DOCUMENT PASSAGE Start Marker

Which Singh was King?

Author: Swapan Dasgupta
Publication: The Pioneer
Date: July 27, 2008

Last Tuesday, the Lok Sabha was adjourned shortly after 4 pm when three BJP members made their dramatic charge that the UPA Government had used cash to break the Opposition. Around 5.30 pm, when it was still unclear how the rest of the proceedings would be conducted, a senior BJP leader got an unusual message from a senior Cabinet Minister. Wouldn't it be better, the Minister asked, if the Opposition allowed the Government to win on the strength of a voice vote? In other words, wouldn't it be better for all concerned if a division (the parliamentary term for a head count) was averted?

There are two ways of viewing this proposal which may or may not have had the blessings of the top UPA leadership. First, it is entirely possible to view it as a cynical ploy to allow the Opposition to save face by not exposing the widespread defections from its ranks. At the same time, it would have given the Government a powerful handle to argue that the NDA was never serious about dislodging Manmohan Singh. In time, this theory would have been embellished to suggest that LK Advani was actually running scared of a resurgent Mayawati.

DOCUMENT PASSAGE End Marker
MATERIAL TO PROCESS Start Marker

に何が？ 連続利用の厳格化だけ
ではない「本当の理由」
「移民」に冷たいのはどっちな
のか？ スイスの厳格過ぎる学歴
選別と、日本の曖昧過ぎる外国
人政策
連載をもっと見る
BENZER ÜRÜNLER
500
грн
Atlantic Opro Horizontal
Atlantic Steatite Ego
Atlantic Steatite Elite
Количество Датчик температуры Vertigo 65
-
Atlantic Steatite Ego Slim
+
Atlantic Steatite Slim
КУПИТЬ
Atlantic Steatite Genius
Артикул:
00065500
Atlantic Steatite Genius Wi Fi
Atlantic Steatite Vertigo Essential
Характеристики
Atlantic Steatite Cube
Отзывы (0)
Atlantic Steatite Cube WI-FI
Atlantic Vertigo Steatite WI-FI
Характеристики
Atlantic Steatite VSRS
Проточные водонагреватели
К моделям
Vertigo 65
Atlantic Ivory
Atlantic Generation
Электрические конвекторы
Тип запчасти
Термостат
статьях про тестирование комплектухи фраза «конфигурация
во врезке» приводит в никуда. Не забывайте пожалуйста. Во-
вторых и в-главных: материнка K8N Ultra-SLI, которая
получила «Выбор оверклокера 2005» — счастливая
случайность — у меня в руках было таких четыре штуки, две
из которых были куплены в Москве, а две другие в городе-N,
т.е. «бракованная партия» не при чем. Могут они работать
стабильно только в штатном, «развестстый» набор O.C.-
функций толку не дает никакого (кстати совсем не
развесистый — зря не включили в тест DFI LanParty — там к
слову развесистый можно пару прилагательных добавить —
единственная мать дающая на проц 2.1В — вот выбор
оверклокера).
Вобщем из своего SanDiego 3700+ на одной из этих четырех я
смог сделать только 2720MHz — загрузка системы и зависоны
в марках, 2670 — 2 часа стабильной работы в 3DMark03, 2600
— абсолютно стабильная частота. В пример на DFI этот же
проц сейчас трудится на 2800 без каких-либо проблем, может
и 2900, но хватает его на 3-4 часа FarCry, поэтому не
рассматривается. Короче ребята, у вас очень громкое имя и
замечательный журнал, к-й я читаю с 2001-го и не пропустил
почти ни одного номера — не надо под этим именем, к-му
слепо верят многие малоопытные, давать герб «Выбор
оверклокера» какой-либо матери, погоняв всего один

MATERIAL TO PROCESS End Marker

**WHAT TO WORK ON:**
1/ In the column about the Lok Sabha vote, who sent the unusual message to a senior BJP leader around 5.30 pm?
2/ Turn the lines of the records, everything from the start of the records down to the line containing "Atlantic Generation", into a JSON list of strings with one string per line and blank lines left out.

**TASK ANSWERS:**
1/ A senior Cabinet Minister.

2/
[
  "に何が？ 連続利用の厳格化だけ",
  "ではない「本当の理由」",
  "「移民」に冷たいのはどっちな",
  "のか？ スイスの厳格過ぎる学歴",
  "選別と、日本の曖昧過ぎる外国",
  "人政策",
  "連載をもっと見る",
  "BENZER ÜRÜNLER",
  "500",
  "грн",
  "Atlantic Opro Horizontal",
  "Atlantic Steatite Ego",
  "Atlantic Steatite Elite",
  "Количество Датчик температуры Vertigo 65",
  "-",
  "Atlantic Steatite Ego Slim",
  "+",
  "Atlantic Steatite Slim",
  "КУПИТЬ",
  "Atlantic Steatite Genius",
  "Артикул:",
  "00065500",
  "Atlantic Steatite Genius Wi Fi",
  "Atlantic Steatite Vertigo Essential",
  "Характеристики",
  "Atlantic Steatite Cube",
  "Отзывы (0)",
  "Atlantic Steatite Cube WI-FI",
  "Atlantic Vertigo Steatite WI-FI",
  "Характеристики",
  "Atlantic Steatite VSRS",
  "Проточные водонагреватели",
  "К моделям",
  "Vertigo 65",
  "Atlantic Ivory",
  "Atlantic Generation"
]